Leitura 9: Outra história humana é possível

 


O despertar de tudo, livro de Graeber e Wengrow, foi a minha última leitura de 2023, a mais volumosa e interessante daquele ano.

O livro é "uma nova história da humanidade", como informa o subtítulo, porque se propõe a contá-la de outra maneira e usando como base outras fontes, não mais os pressupostos filosóficos sem base empírica de Hobbes ou Rousseau, mas as descobertas arqueológicas e históricas dos últimos 30 anos, lembrando que o livro foi publicado originalmente em 2020.

Durante uma longa viagem de ônibus feita no final do ano de 2023, e com a leitura do livro ainda "fresca na cabeça", registrei no bloco de notas do celular 26 pontos sobre o que aprendi com este trabalho de Wengrow e Graeber, o resultado é algo como um fichamento e não uma resenha, que, de fato, pretendo escrever no futuro.

1. A história humana não é linear.

2. O esquema evolucionista (clã, tribo...) não corresponde a realidade histórica das sociedades humanas. É apenas um esquema e não uma realidade.

3. Os dados históricos, arqueológicos e etnográficos dos últimos 30 anos desconfirmam as narrativas tradicionais sobre as sociedades humanas, sejam essas narrativas de cariz hobbesiana ou rousseauniana.

4. Essas narrativas sobrevivem nas formas contemporâneas de contar a história da humanidade (Pinsky, Harari) e concluem pela inevitabilidade da criação de uma prisão autoritária e burocrática como o nosso destino.

5. Historiadores e cientistas sociais tendem a projetar a forma Estado, tal como experienciada no século XX, em sociedades que não eram estatais.

6. O Estado é uma forma política recente.

7. Existiram formas políticas igualitárias ao longo da história humana.

8. Essas formas igualitárias são encaradas como desvios, anomalias e por isso não são estudadas como fatos importantes.

9. Não existe inevitabilidade na história das sociedades humanas.

10. Os povos antigos eram criativos e experimentaram diferentes formas de organizar a sociedade.

11. Os pensadores iluministas da Europa foram influenciados pela crítica indígena da sociedade europeia.

12. Essa influência não costuma ser notada e comentada.

13. Os historiadores e cientistas sociais costumam achar boba a afirmação de que Rousseau e outros iluministas se inspiraram na crítica indígena.

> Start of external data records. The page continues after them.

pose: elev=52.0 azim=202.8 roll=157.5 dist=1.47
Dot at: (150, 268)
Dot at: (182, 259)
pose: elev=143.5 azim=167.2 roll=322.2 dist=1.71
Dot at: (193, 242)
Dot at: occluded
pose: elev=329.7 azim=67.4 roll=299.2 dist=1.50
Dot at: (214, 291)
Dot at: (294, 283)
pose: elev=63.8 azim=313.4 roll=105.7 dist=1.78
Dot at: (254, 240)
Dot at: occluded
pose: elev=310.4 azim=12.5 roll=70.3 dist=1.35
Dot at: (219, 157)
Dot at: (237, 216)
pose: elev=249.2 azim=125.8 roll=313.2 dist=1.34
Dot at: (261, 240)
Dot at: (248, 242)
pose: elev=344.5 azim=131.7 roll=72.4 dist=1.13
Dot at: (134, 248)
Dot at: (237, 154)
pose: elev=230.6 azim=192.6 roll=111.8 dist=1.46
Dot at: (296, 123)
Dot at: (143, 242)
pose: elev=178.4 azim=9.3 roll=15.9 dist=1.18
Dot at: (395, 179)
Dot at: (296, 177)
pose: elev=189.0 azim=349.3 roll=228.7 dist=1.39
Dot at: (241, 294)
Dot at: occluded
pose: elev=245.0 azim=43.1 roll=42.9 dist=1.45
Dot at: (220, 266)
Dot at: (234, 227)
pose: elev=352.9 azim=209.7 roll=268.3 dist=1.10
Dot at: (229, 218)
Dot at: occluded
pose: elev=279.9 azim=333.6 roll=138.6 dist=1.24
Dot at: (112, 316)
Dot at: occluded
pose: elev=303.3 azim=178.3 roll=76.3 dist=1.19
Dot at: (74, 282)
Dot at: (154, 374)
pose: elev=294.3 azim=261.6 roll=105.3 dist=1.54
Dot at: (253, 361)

14. A agricultura foi praticada, abandonada e retomada ao longo da história humana.

15. De modo que o argumento sobre o estabelecimento da agricultura não leva em conta a alternância entre adesão e afastamento das práticas agrícolas.

16. A combinação de agricultura, urbanidade e complexidade das relações sociais nem sempre levou a adoção de regimes autoritários de governo. Tendo havido sociedades igualitárias que eram agricultoras, urbanas, complexas e geridas por assembleias populares.

17. O Estado moderno é uma combinação de soberania, burocracia e política competitiva (e carismática).

18. Essa combinação moderna não é encontrada na história humana a não ser na modernidade.

19. O que existiu no passado das sociedades humanas foram regimes de governo que possuíam uma ou duas dessas características.

20. Os autores irão chamar regimes de primeira ordem, os que possuíam uma dessas características. Regimes de sugunda ordem, os que possuíam duas dessas características.

21. A essas três "formas elementares de dominação", os autores vão contrapor as três "formas elementares de liberdade".

22. As três formas elementares de liberdade são: a liberdade de ir e vir, a liberdade de desobedecer ordens e a liberdade de reorganizar as relações sociais.

23. A burocracia surgiu para lidar com processos de organização social de pequena escala, tinha uma função igualitária, e uma atenção às particularidades, algo contraintuitivo de se imaginar porque distante de seu atual significado cultural e função política.

24. Evidências arqueológicas indicam que existiu um intenso intercâmbio cultural, político e econômico entre as sociedades indígenas da América do Norte e da Mesoamérica, o que desfaz a imagem dessas sociedades como isoladas e avessas a complexas relações sociais.

25. Processos culturais de cismogênese foram corriqueiros em diversos períodos e lugares.

26. Existe toda uma história não devidamente contada de sociedades ao longo da história humana que foram governadas por mulheres.

Outros pontos interessantes que não tive como anotar durante a viagem, se referem a origem da desigualdade, do Estado, da guerra e da burocracia, sobre as sociedades matriarcais e seu apagamento nos modos de contar a história humana, sobre os reis, nem sempre absolutistas, e sobre o cuidado no desenvolvimento da dominação social.